The distribution of coevolving sites in GroEL secondary structures and domains also differed among bacterial groups. Figure 4 represents the distribution of the expected number and the number of coevolving sites observed in Figure 3 in the alpha helices, beta-strands and extended strands. The main differences in the distribution of coevolving sites among bacterial groups reside in the Beta-strands. Beta-strands were significantly enriched for sites under coevolution in Proteobacteria, non-enriched in other bacterial groups, and significantly impoverished in Actinobacteria. These data are in good agreement with the functional and structural differences in GroEL found between Proteobacteria and Actinobacteria .

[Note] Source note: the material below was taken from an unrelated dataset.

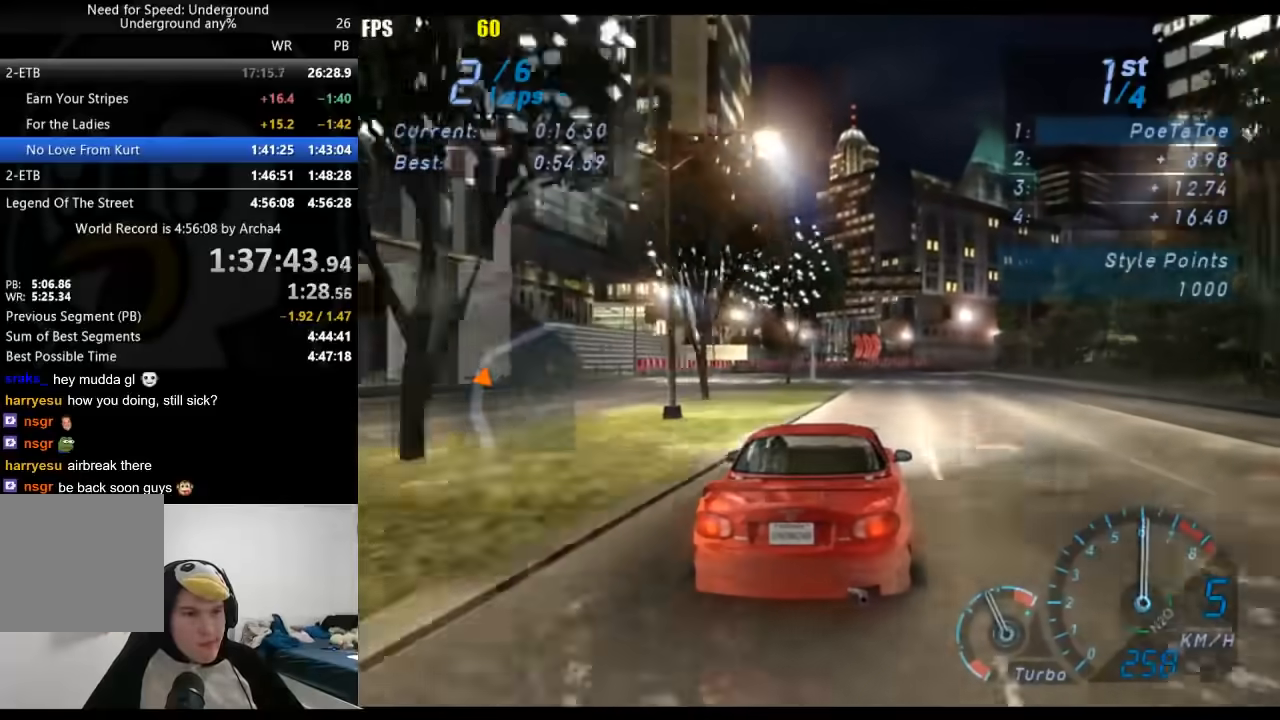
{"buttons": ["R2"], "left_stick": "right", "right_stick": "center", "events": [[50, "left_stick", "center"], [217, "left_stick", "right"]]}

Coevolving sites are three-dimensionally proximal in the structure of GroES and GroEL. For example, His7 and Asn68 from Actinobacteria that are strongly proximal in the structure (mean Euclidean distance between their proximal atoms is less than 4 Å) were coevolving with two sets of amino acids from GroEL. One set included Tyr478, Ala481 and Cys519, all three being very proximal to one another in the equatorial domain of GroEL, and another set comprised Cys138 and His401, which were proximal in the intermediate domain.
To determine the functional meaning of the groupings of coevolving sites in each bacterial clade, we performed two different analyses. First, we followed a previously published approach to define functional sectors in GroEL and GroES . In this study, sectors are characterized by statistical independence, structural continuity, biochemical independence and divergence independence. Halabi and colleagues  showed that statistical protein sectors correspond to functional sectors. We tested three of the sectors properties using computational means: statistical and divergence independences and structural continuity. Second, we mapped sites identified as coevolving in one bacterial group but not in other into those protein regions known to have shifted GroEL function to other folding unrelated functions in that bacterial group.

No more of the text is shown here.